Big Data provides organizations with the knowledge necessary to micro-segment customers so finely that loyalty programs can offer personally tailored offerings across multiple channels. Once a customer becomes an avid user of a loyalty program, it’s easy to keep the relationship going by using the data collected to recognize the most faithful members and reward the top influencers. Rewards can take many forms, and the more variety, the better. A brand ambassador may be given a unique social media status that comes with its own set of perks, or surprised by unusual and unexpected offers and rewards. Examples include American Express’ Front of the Line access to select concert tickets or Sephora’s Beauty Insider program, which rewards members with products and services that aren’t available to the general public.
Engaging in social communities is about listening and responding to customers’ needs and suggestions. Starbucks has created a digital space for the discussion of product ideas within stores. Mobile payments, splash sticks and cake pops were all ideas that began on My Starbucks Idea, a website that crowd-sources customer ideas and implements those that receive the most public votes. What better way to generate brand loyalty than to integrate Starbucks customers into the creation of the Starbucks experience? Starbucks has proven that loyalty programs can drive real profits is an organization clearly defines the customer journey.

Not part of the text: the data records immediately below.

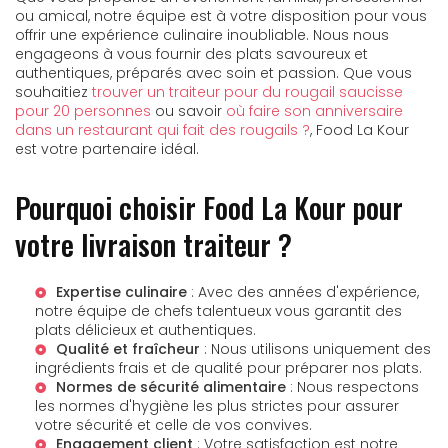
ou amical, notre équipe est à votre disposition pour vous
offrir une expérience culinaire inoubliable. Nous nous
engageons à vous fournir des plats savoureux et
authentiques, préparés avec soin et passion. Que vous
souhaitiez
trouver un traiteur pour du rougail saucisse
pour 20 personnes
ou savoir
où faire son anniversaire
dans un restaurant qui fait des rougails ?
, Food La Kour
est votre partenaire idéal.
Pourquoi choisir Food La Kour pour
votre livraison traiteur ?
Expertise culinaire
: Avec des années d'expérience,
notre équipe de chefs talentueux vous garantit des
plats délicieux et authentiques.
Qualité et fraîcheur
: Nous utilisons uniquement des
ingrédients frais et de qualité pour préparer nos plats.
Normes de sécurité alimentaire
: Nous respectons
les normes d'hygiène les plus strictes pour assurer
votre sécurité et celle de vos convives.
Engagement client
: Votre satisfaction est notre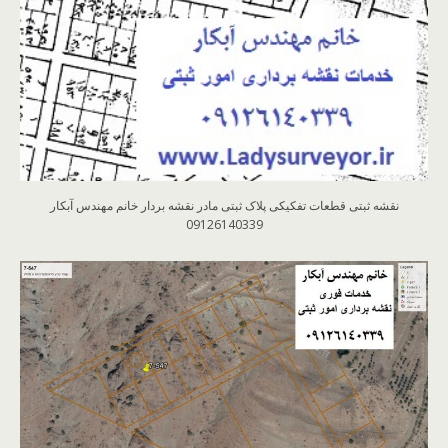
نقشه ثبتی قطعات تفکیکی پلاک ثبتی مادر نقشه بردار خانم مهندس آبکار
09126140339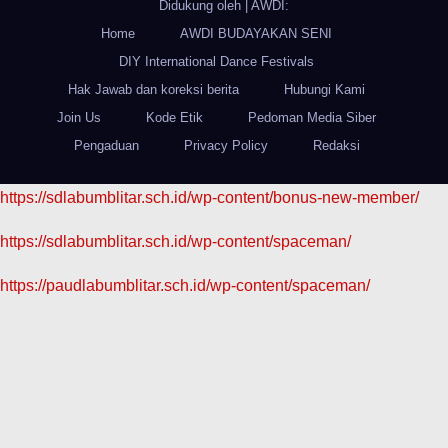
Didukung oleh
|
AWDI:
Home
AWDI BUDAYAKAN SENI
DIY International Dance Festivals
Hak Jawab dan koreksi berita
Hubungi Kami
Join Us
Kode Etik
Pedoman Media Siber
Pengaduan
Privacy Policy
Redaksi
https://sdlabumblitar.sch.id/wp-content/bonus-new-member/
https://sdlabumblitar.sch.id/wp-content/spaceman/
https://paudlabumblitar.sch.id/wp-content/spaceman/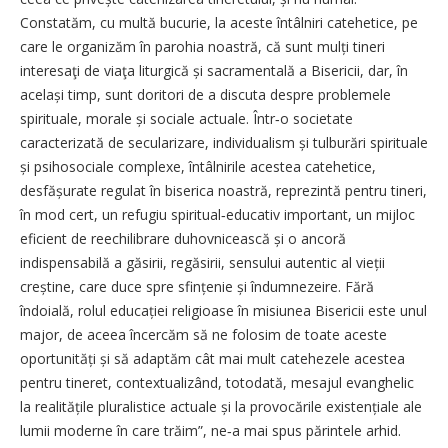
Constatăm, cu multă bucurie, la aceste întâlniri catehetice, pe
care le organizăm în parohia noastră, că sunt mulți tineri
interesaţi de viaţa liturgică și sacramentală a Bisericii, dar, în
același timp, sunt doritori de a discuta despre problemele
spirituale, morale și sociale actuale. Într‑o societate
caracterizată de secularizare, individualism și tulburări spirituale
și psihosociale complexe, întâlnirile acestea catehetice,
desfășurate regulat în biserica noastră, reprezintă pentru tineri,
în mod cert, un refugiu spiritual‑educativ important, un mijloc
eficient de reechilibrare duhovnicească și o ancoră
indispensabilă a găsirii, regăsirii, sensului autentic al vieții
creștine, care duce spre sfințenie și îndumnezeire. Fără
îndoială, rolul educației religioase în misiunea Bisericii este unul
major, de aceea încercăm să ne folosim de toate aceste
oportunități și să adaptăm cât mai mult catehezele acestea
pentru tineret, contextualizând, totodată, mesajul evanghelic
la realitățile pluralistice actuale și la provocările existențiale ale
lumii moderne în care trăim”, ne‑a mai spus părintele arhid.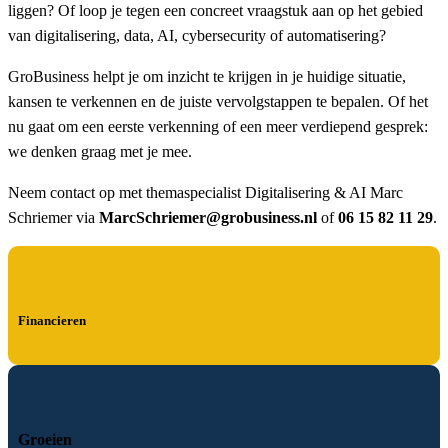
liggen? Of loop je tegen een concreet vraagstuk aan op het gebied
van digitalisering, data, AI, cybersecurity of automatisering?
GroBusiness helpt je om inzicht te krijgen in je huidige situatie,
kansen te verkennen en de juiste vervolgstappen te bepalen. Of het
nu gaat om een eerste verkenning of een meer verdiepend gesprek:
we denken graag met je mee.
Neem contact op met themaspecialist Digitalisering & AI Marc
Schriemer via
MarcSchriemer@grobusiness.nl
of
06 15 82 11 29
.
Financieren
Groeien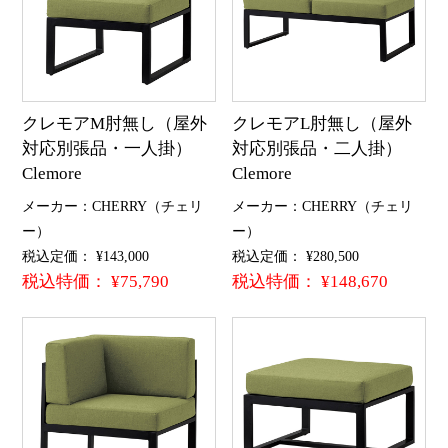
クレモアM肘無し（屋外
クレモアL肘無し（屋外
対応別張品・一人掛）
対応別張品・二人掛）
Clemore
Clemore
メーカー：CHERRY（チェリ
メーカー：CHERRY（チェリ
ー）
ー）
税込定価： ¥143,000
税込定価： ¥280,500
税込特価： ¥75,790
税込特価： ¥148,670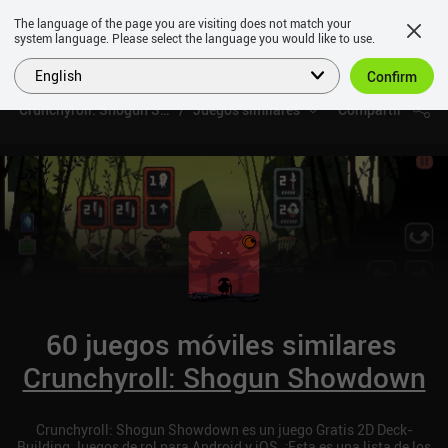
The language of the page you are visiting does not match your
system language. Please select the language you would like to use.
English
Confirm
Crunchyroll: Shogun Showdown
Juegos similares
Compartir
60 juegos móviles similares
Crunchyroll: Shogun Showdown
Crunchyroll: Shogun Showdown es un juego Gratis 2D Deck-
Building Juegos de rol para Android y iOS. ¡Esta es una lista de los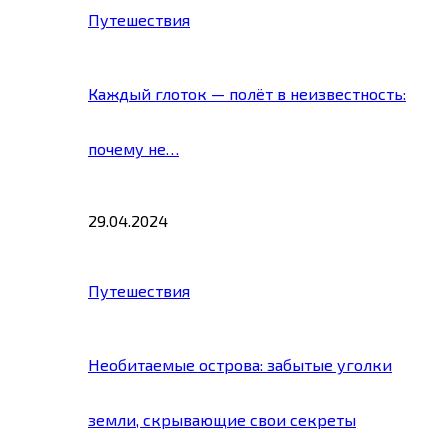
Путешествия
Каждый глоток — полёт в неизвестность:
почему не…
29.04.2024
Путешествия
Необитаемые острова: забытые уголки
земли, скрывающие свои секреты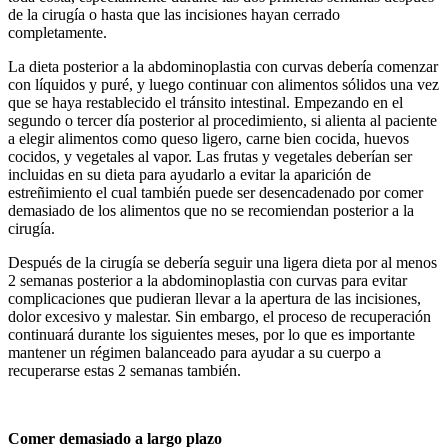
de la cirugía o hasta que las incisiones hayan cerrado
completamente.
La dieta posterior a la abdominoplastia con curvas debería comenzar
con líquidos y puré, y luego continuar con alimentos sólidos una vez
que se haya restablecido el tránsito intestinal. Empezando en el
segundo o tercer día posterior al procedimiento, si alienta al paciente
a elegir alimentos como queso ligero, carne bien cocida, huevos
cocidos, y vegetales al vapor. Las frutas y vegetales deberían ser
incluidas en su dieta para ayudarlo a evitar la aparición de
estreñimiento el cual también puede ser desencadenado por comer
demasiado de los alimentos que no se recomiendan posterior a la
cirugía.
Después de la cirugía se debería seguir una ligera dieta por al menos
2 semanas posterior a la abdominoplastia con curvas para evitar
complicaciones que pudieran llevar a la apertura de las incisiones,
dolor excesivo y malestar. Sin embargo, el proceso de recuperación
continuará durante los siguientes meses, por lo que es importante
mantener un régimen balanceado para ayudar a su cuerpo a
recuperarse estas 2 semanas también.
Comer demasiado a largo plazo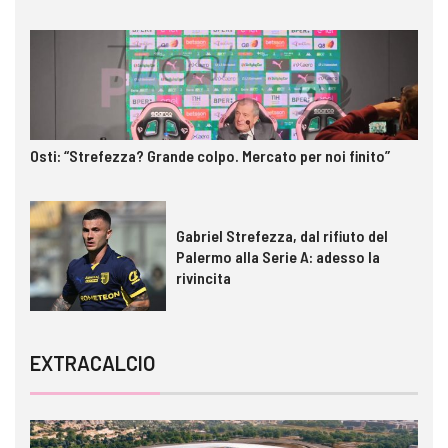
Osti: “Strefezza? Grande colpo. Mercato per noi finito”
Gabriel Strefezza, dal rifiuto del
Palermo alla Serie A: adesso la
rivincita
EXTRACALCIO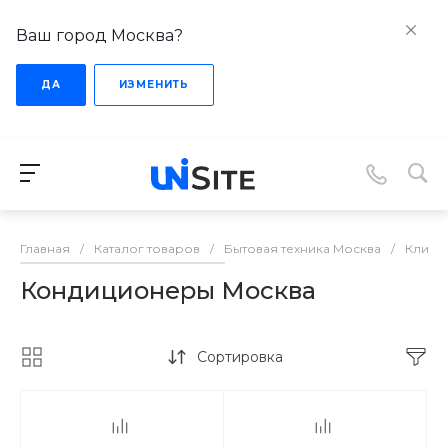
Ваш город Москва?
ДА
ИЗМЕНИТЬ
Главная
/
Каталог товаров
/
Бытовая техника Москва
/
Клима
Кондиционеры Москва
Сортировка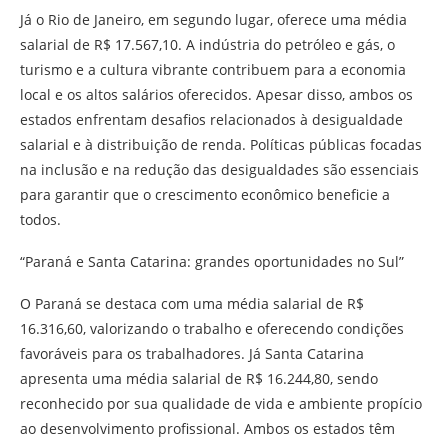
Já o Rio de Janeiro, em segundo lugar, oferece uma média
salarial de R$ 17.567,10. A indústria do petróleo e gás, o
turismo e a cultura vibrante contribuem para a economia
local e os altos salários oferecidos. Apesar disso, ambos os
estados enfrentam desafios relacionados à desigualdade
salarial e à distribuição de renda. Políticas públicas focadas
na inclusão e na redução das desigualdades são essenciais
para garantir que o crescimento econômico beneficie a
todos.
“Paraná e Santa Catarina: grandes oportunidades no Sul”
O Paraná se destaca com uma média salarial de R$
16.316,60, valorizando o trabalho e oferecendo condições
favoráveis para os trabalhadores. Já Santa Catarina
apresenta uma média salarial de R$ 16.244,80, sendo
reconhecido por sua qualidade de vida e ambiente propício
ao desenvolvimento profissional. Ambos os estados têm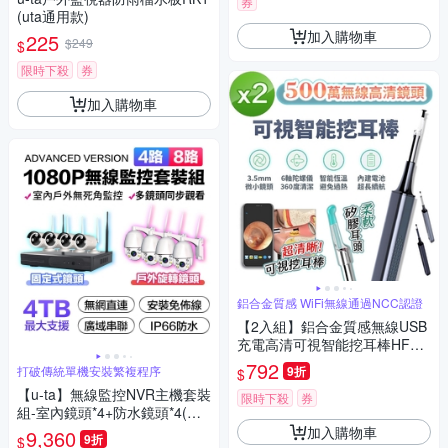
券
(uta通用款)
加入購物車
225
$249
$
限時下殺
券
加入購物車
鋁合金質感 WiFi無線通過NCC認證
【2入組】鋁合金質感無線USB
充電高清可視智能挖耳棒HF1
(WIFI熱點連接)
792
打破傳統單機安裝繁複程序
9折
$
【u-ta】無線監控NVR主機套裝
限時下殺
券
組-室內鏡頭*4+防水鏡頭*4(精
美8路配套組)
加入購物車
9,360
9折
$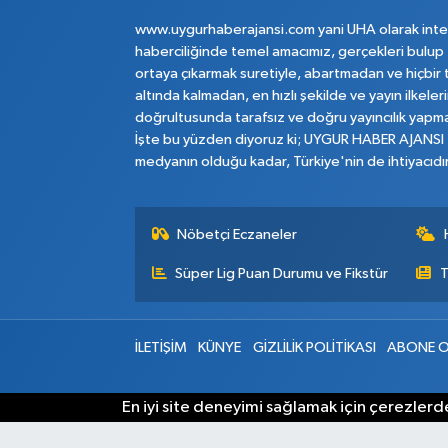
www.uygurhaberajansi.com yani UHA olarak inte
haberciliğinde temel amacımız, gerçekleri bulup
ortaya çıkarmak suretiyle, abartmadan ve hiçbir 
altında kalmadan, en hızlı şekilde ve yayın ilkeler
doğrultusunda tarafsız ve doğru yayıncılık yapma
İşte bu yüzden diyoruz ki; UYGUR HABER AJANSI
medyanın olduğu kadar, Türkiye'nin de ihtiyacıdır
Nöbetçi Eczaneler
Süper Lig Puan Durumu ve Fikstür
T
İLETİŞİM
KÜNYE
GİZLİLİK POLİTİKASI
ABONE O
En iyi site deneyimi sağlamak için çerezlerde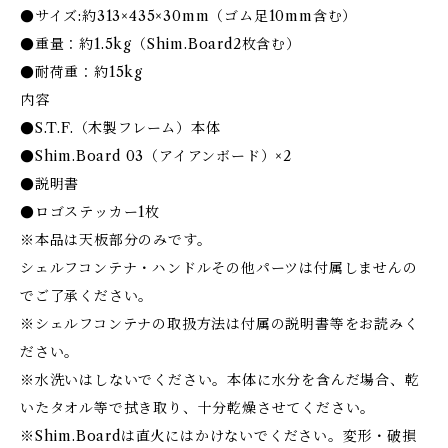
●サイズ:約313×435×30mm（ゴム足10mm含む）
●重量：約1.5kg（Shim.Board2枚含む）
●耐荷重：約15kg
内容
●S.T.F.（木製フレーム）本体
●Shim.Board 03（アイアンボード）×2
●説明書
●ロゴステッカー1枚
※本品は天板部分のみです。
シェルフコンテナ・ハンドルその他パーツは付属しませんの
でご了承ください。
※シェルフコンテナの取扱方法は付属の説明書等をお読みく
ださい。
※水洗いはしないでください。本体に水分を含んだ場合、乾
いたタオル等で拭き取り、十分乾燥させてください。
※Shim.Boardは直火にはかけないでください。変形・破損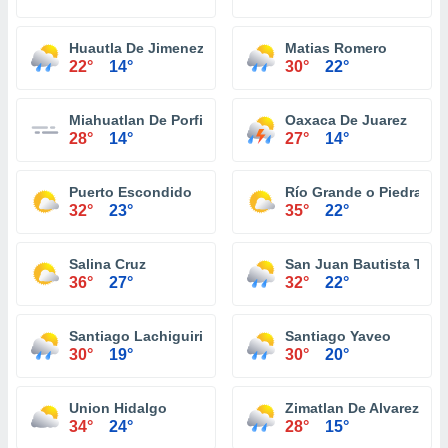
Huautla De Jimenez
Matias Romero
22°
14°
30°
22°
Miahuatlan De Porfirio Diaz
Oaxaca De Juarez
28°
14°
27°
14°
Puerto Escondido
Río Grande o Piedra Pa
32°
23°
35°
22°
Salina Cruz
San Juan Bautista Tuxt
36°
27°
32°
22°
Santiago Lachiguiri
Santiago Yaveo
30°
19°
30°
20°
Union Hidalgo
Zimatlan De Alvarez
34°
24°
28°
15°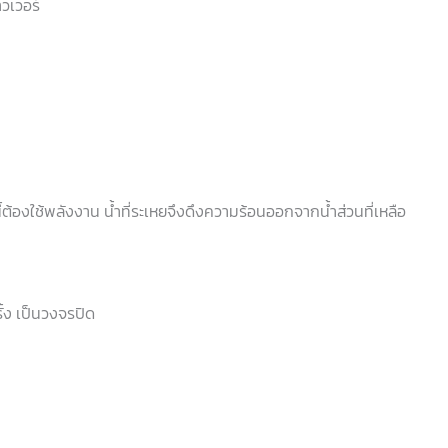
าวเวอร์
ต้องใช้พลังงาน น้ำที่ระเหยจึงดึงความร้อนออกจากน้ำส่วนที่เหลือ
ั้ง เป็นวงจรปิด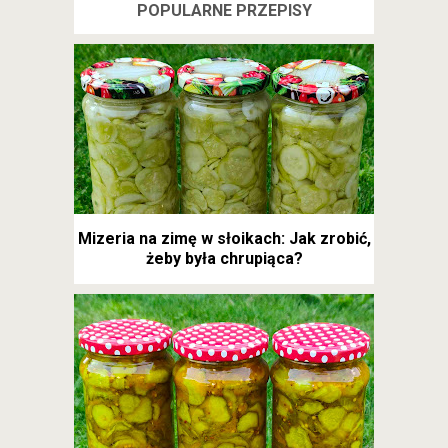
POPULARNE PRZEPISY
Mizeria na zimę w słoikach: Jak zrobić,
żeby była chrupiąca?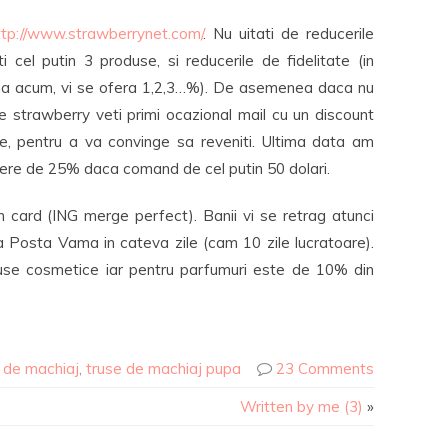
ttp://www.strawberrynet.com/
. Nu uitati de reducerile
el putin 3 produse, si reducerile de fidelitate (in
ana acum, vi se ofera 1,2,3…%). De asemenea daca nu
strawberry veti primi ocazional mail cu un discount
e, pentru a va convinge sa reveniti. Ultima data am
cere de 25% daca comand de cel putin 50 dolari.
card (ING merge perfect). Banii vi se retrag atunci
a Posta Vama in cateva zile (cam 10 zile lucratoare).
duse cosmetice iar pentru parfumuri este de 10% din
 de machiaj
,
truse de machiaj pupa
23 Comments
Written by me (3)
»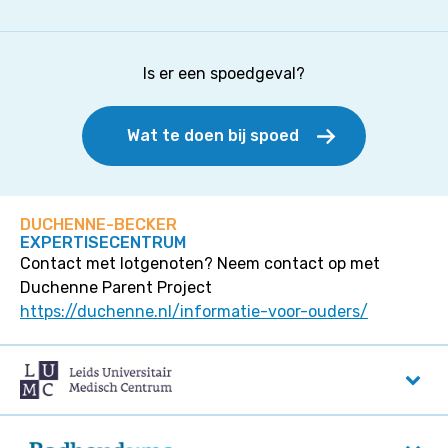
Is er een spoedgeval?
Wat te doen bij spoed
DUCHENNE-BECKER
EXPERTISECENTRUM
Contact met lotgenoten? Neem contact op met
Duchenne Parent Project
https://duchenne.nl/informatie-voor-ouders/
Leids Universitair Medisch Centrum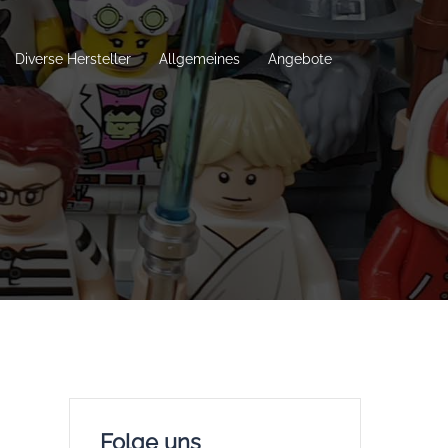
Diverse Hersteller
Allgemeines
Angebote
Folge uns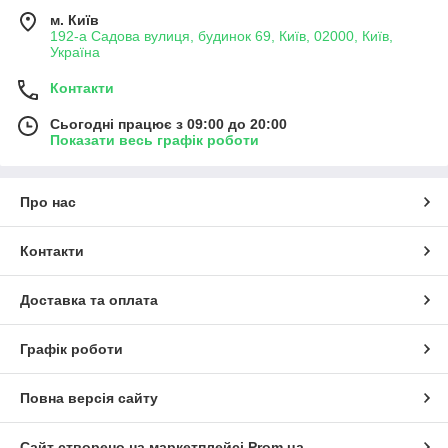
м. Київ
192-а Садова вулиця, будинок 69, Київ, 02000, Київ,
Україна
Контакти
Сьогодні працює з 09:00 до 20:00
Показати весь графік роботи
Про нас
Контакти
Доставка та оплата
Графік роботи
Повна версія сайту
Сайт створено на маркетплейсі
Prom.ua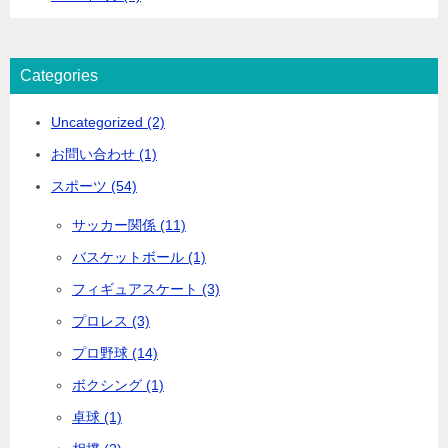
Categories
Uncategorized (2)
お問い合わせ (1)
スポーツ (54)
サッカー関係 (11)
バスケットボール (1)
フィギュアスケート (3)
プロレス (3)
プロ野球 (14)
ボクシング (1)
卓球 (1)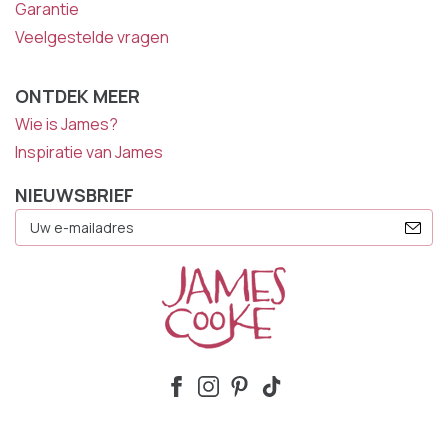
Garantie
Veelgestelde vragen
ONTDEK MEER
Wie is James?
Inspiratie van James
NIEUWSBRIEF
E-
Mailadres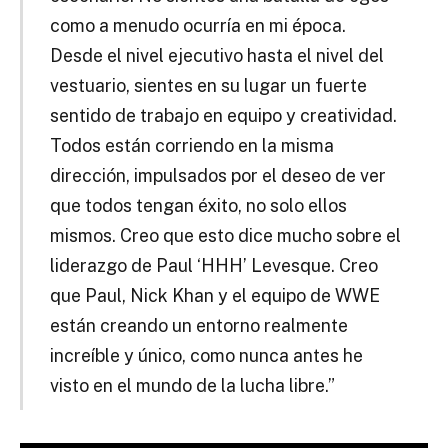
como a menudo ocurría en mi época.
Desde el nivel ejecutivo hasta el nivel del
vestuario, sientes en su lugar un fuerte
sentido de trabajo en equipo y creatividad.
Todos están corriendo en la misma
dirección, impulsados por el deseo de ver
que todos tengan éxito, no solo ellos
mismos. Creo que esto dice mucho sobre el
liderazgo de Paul ‘HHH’ Levesque. Creo
que Paul, Nick Khan y el equipo de WWE
están creando un entorno realmente
increíble y único, como nunca antes he
visto en el mundo de la lucha libre.”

With social loyalty programs, this will increasingly become the norm. The consumer experience becomes cyclical—instead of gathering information and marketing their best guesses about what people want, marketers give consumers the tools to promote brands they like. That organic conversation ultimately influences the ongoing development of the total brand experience.
So, no, loyalty programs are not dead. They are however, becoming more strategic and innovation in nature. With the continued development of social media and Big Data, organizations must use the tools at their disposal to look toward customer engagement rather than acquisition, toward the long-term development of existing relationships instead of the short-term benefits of sign-ups. Consumers are making decisions about products and services through engagement and dialogue in mobile and digital environments. Businesses that focus all their attention on the immediate bottom-line benefits of increased membership risk missing out on some truly rewarding conversations with their best customers.
Jennifer Lee is a Partner and the National OmniChannel and Digital Consumer Business leader at Deloitte.